The Brisker Rav asserted this view of matneh in his comments to Nazir (11a). According to R. Shimon, a nazir must willfully adopt the three aspects of nezirut. Stipulating classic nezirut assumes awareness of the entire package and yields full nezirut. However, if a nazir is unaware that he will be forbidden do drink wine, he has not “bought-in” to that aspect and is permitted to drink wine. Yet R. Shimon concedes that if a nazir states he is interested in the nezirut package but stipulates that he will drink wine, he is still forbidden to drink wine. Why should an unaware nazir be permitted to drink but one who stipulated his disinterest in the wine prohibition be forbidden to drink wine? The gemara defends this anomaly by asserting that the nazir who explicitly seeks wine permissibility has violated matneh al ma shekatuv ba-Torah.

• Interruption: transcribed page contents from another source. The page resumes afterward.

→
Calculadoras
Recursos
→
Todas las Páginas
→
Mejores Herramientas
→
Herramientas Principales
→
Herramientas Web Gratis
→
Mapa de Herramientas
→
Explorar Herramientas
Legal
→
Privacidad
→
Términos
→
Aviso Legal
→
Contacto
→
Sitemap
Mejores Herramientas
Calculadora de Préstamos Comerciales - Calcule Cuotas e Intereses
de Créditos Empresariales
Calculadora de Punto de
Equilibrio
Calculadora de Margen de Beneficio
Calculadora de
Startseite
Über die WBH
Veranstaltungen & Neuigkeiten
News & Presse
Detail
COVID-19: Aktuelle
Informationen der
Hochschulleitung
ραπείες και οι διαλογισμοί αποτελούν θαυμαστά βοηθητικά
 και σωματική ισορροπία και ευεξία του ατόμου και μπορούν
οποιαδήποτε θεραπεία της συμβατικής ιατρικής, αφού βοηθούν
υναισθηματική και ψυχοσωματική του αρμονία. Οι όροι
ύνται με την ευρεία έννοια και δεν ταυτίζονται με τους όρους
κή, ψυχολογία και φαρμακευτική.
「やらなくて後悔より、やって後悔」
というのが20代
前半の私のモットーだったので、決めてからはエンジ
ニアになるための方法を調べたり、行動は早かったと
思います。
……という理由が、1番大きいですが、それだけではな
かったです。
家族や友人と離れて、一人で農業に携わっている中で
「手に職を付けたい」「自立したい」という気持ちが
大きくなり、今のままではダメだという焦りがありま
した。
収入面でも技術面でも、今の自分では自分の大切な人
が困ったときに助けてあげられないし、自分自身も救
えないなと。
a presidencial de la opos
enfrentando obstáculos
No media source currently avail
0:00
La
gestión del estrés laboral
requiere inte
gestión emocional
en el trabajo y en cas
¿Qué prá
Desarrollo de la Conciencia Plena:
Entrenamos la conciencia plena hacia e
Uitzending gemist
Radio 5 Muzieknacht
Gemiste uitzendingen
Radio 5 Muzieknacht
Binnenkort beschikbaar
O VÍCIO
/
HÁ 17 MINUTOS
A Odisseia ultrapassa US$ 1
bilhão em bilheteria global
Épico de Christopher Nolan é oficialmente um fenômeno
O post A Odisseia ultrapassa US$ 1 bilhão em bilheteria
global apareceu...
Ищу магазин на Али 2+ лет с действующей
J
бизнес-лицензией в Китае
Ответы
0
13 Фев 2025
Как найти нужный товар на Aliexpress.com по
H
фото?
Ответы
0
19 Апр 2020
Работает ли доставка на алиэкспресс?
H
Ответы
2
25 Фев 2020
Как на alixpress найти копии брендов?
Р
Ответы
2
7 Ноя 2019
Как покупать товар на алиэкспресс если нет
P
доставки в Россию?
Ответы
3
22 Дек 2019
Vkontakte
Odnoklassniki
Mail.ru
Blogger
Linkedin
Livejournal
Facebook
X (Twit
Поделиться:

The Brisker Rav questions this rule, since the nazir hasn’t willfully adopted the entire nezirut package, and he should therefore be exempt, similar to the nazir who was unaware of the wine prohibition. Based on the above definition of matneh, the Brisker Rav suggests that any halakhic declaration that contradicts Halakha is rendered meaningless. Asserting permissibility of wine to a nazir is such a violation, and the statement is therefore deleted. The nazir who stipulated wine exemption is equivalent to a regular nazir who is aware of the full package and who merely articulated “general nezirut” and the entire package applies. He was aware and his statement about wine is omitted.
This concept may reflect the logic of the Machaneh Efrayim and R. Eliyahu Mizrachi about a shevu’a to cancel a mitzva. The failure maybe similar to the failure of a condition that attempts to subvert Halakha. In each case, a verbal declaration is attempted, which under normal circumstances is halakhically empowered to create a challos or halakhic transformation. Yet since both the shevu’a and the “condition” counter Halakha, they are deleted, as if they had not been uttered.